Joan Armatrading – London, Hammersmith Odeon :: London, Hammersmith Odeon
Alles ist schwarz an dieser Frau: die Haare, der Teint, die Klamotten, die Schuhe – und die Stimme, die Stimme erst recht. Auch die Band trägt Schwarz – ohne Ausnahme. „Ich glaube, wir durchlaufen zur Zeit eine schwarze Phase“, frotzelt Joan Armatrading und bringt unverhofft Licht ins Dunkel, indem sie ihr Honigkuchen-Lächeln über beide Backen ausbreitet. Doch darauf beschränkt sich denn auch schon die Schwarzweiß-Malerei der 39jährigen Sängerin, denn auf der Bühne des Hammersmith Odeon ist Facettenreichtum und ständige Abwechslung angesagt. Schließlich kann Joan Armatrading aus einem äußerst reichhaltigen Repertoire von mehr als 140 Songs schöpfen.
Routiniert ihr Auftritt: Sehr selbstbewußt und gemessenen Schrittes betritt sie die Bühne, richtet ihren festen Blick wie ein Spotlight ins Publikum und fuhrt damit die in letzter Zeit immer wieder bemühten Vergleiche mit der schüchternen Tracy Chapman schnell ad absurdum. Als Einstieg genügt ihr eine sehr behutsame Interpretation von „All The Way From America“, erst dann folgt das fröhliche „I’m Lucky“, dessen druckvolle Synthesizer-Fanfare sich nach wie vor gut als Anmacher eignet. Danach der erste Griff zur Gitarre – und sie spielt „Free“, den ersten Song vom neuen Album HEARTS AND FLOWERS, bei dem ihr Gesang in den höheren Lagen allerdings einige Schwachstellen offenbart.
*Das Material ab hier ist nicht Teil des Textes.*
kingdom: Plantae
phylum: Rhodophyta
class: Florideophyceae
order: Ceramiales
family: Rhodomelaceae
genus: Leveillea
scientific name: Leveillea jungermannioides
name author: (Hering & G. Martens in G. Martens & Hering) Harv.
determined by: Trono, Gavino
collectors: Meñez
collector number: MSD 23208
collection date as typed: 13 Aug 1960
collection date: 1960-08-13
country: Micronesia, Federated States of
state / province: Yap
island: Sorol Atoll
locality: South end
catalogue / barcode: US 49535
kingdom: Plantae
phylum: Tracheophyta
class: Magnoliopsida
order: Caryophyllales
Dafür ist die Band nach zwölf Gigs ordentlich eingespielt und überzeugt durch einen sehr kompakten, schlüssigen Sound.
Statt den Saal nach den ersten zehn Minuten mit einigen schnelleren Nummern aufzutauen, bringt Joan zunächst lieber ein Set mit drei Reggae-Songs
sowie eine sehr atmosphärische Version von „The Shouting Stage“, die weitaus freier arrangiert ist als auf der gleichnamigen Platte. Gut zur Geltung kommt dabei die zwar schlichte, aber dennoch sehr effektvolle und ideenreiche Light-Show, als deren Grundsäulen vier mit Leinen bespannte Diagonalen fungieren, auf denen sich ein Spektrum zumeist kühler Farben in immer neuen, überraschenden Variationen tummelt. Trotzdem sitzen die Fans wie Blei in den Stühlen: Andächtiges Lauschen statt emotionsgeladener Aktion ist angesagt, ehe Joan nach einer Reihe neuerer Stücke mit einem schneidend scharfen Gitarrensolo in „The Devil I Know“ endlich etwas mehr Elan in die Show bringt und selbst hartgesottenen Zuhörern eine Extraportion Leben einhaucht. Natürlich darf „Love And Affection“ nicht fehlen, ebenso wie der live seit Jahren erfolgreiche Doppeldecker „Kissin‘ And A Huggin’/Show Some Emotion“, der noch nie so funky und mitreißend klang.
Und zum Schluß sangen alle mit. Wie immer. Beim Wiegenlied von der Weide, bei „Willow“. Eine Stimmung wie im Advent.